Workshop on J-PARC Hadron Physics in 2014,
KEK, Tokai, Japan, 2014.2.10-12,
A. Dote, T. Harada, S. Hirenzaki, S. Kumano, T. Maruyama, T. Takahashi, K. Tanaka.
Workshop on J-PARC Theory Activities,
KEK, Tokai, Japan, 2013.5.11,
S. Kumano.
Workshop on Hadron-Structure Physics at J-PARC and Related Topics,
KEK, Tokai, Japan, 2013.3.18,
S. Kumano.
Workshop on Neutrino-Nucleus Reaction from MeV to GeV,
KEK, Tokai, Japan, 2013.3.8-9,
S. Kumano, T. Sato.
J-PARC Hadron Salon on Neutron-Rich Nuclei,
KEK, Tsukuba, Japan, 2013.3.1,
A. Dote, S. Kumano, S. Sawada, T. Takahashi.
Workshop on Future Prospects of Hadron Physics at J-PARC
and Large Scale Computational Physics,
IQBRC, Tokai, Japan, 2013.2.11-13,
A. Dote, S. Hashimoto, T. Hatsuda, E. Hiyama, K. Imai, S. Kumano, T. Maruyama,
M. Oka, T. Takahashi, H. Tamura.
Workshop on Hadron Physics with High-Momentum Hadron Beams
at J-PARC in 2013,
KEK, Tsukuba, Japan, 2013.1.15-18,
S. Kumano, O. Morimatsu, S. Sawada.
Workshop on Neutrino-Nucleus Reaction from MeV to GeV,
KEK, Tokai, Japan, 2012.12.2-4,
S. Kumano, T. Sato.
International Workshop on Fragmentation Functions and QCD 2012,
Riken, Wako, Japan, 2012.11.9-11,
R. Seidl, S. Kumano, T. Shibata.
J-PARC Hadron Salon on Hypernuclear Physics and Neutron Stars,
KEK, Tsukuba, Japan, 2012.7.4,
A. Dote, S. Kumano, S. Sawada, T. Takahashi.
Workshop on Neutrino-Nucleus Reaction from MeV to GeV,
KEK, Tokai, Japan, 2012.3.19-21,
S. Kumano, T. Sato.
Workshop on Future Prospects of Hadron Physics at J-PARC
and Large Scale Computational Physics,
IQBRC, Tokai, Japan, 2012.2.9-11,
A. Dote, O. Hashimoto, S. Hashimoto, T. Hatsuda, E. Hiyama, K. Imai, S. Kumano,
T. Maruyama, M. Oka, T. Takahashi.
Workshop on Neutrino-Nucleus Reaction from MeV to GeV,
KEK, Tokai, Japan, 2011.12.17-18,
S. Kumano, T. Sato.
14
========
[What the task asks]
When you reach the line containing "M. Oka, T. Takahashi, H. Tamura." in the listing, transcribe it and every line after it exactly, through the last line, and add nothing.

[Your response]
M. Oka, T. Takahashi, H. Tamura.
Workshop on Hadron Physics with High-Momentum Hadron Beams
at J-PARC in 2013,
KEK, Tsukuba, Japan, 2013.1.15-18,
S. Kumano, O. Morimatsu, S. Sawada.
Workshop on Neutrino-Nucleus Reaction from MeV to GeV,
KEK, Tokai, Japan, 2012.12.2-4,
S. Kumano, T. Sato.
International Workshop on Fragmentation Functions and QCD 2012,
Riken, Wako, Japan, 2012.11.9-11,
R. Seidl, S. Kumano, T. Shibata.
J-PARC Hadron Salon on Hypernuclear Physics and Neutron Stars,
KEK, Tsukuba, Japan, 2012.7.4,
A. Dote, S. Kumano, S. Sawada, T. Takahashi.
Workshop on Neutrino-Nucleus Reaction from MeV to GeV,
KEK, Tokai, Japan, 2012.3.19-21,
S. Kumano, T. Sato.
Workshop on Future Prospects of Hadron Physics at J-PARC
and Large Scale Computational Physics,
IQBRC, Tokai, Japan, 2012.2.9-11,
A. Dote, O. Hashimoto, S. Hashimoto, T. Hatsuda, E. Hiyama, K. Imai, S. Kumano,
T. Maruyama, M. Oka, T. Takahashi.
Workshop on Neutrino-Nucleus Reaction from MeV to GeV,
KEK, Tokai, Japan, 2011.12.17-18,
S. Kumano, T. Sato.
14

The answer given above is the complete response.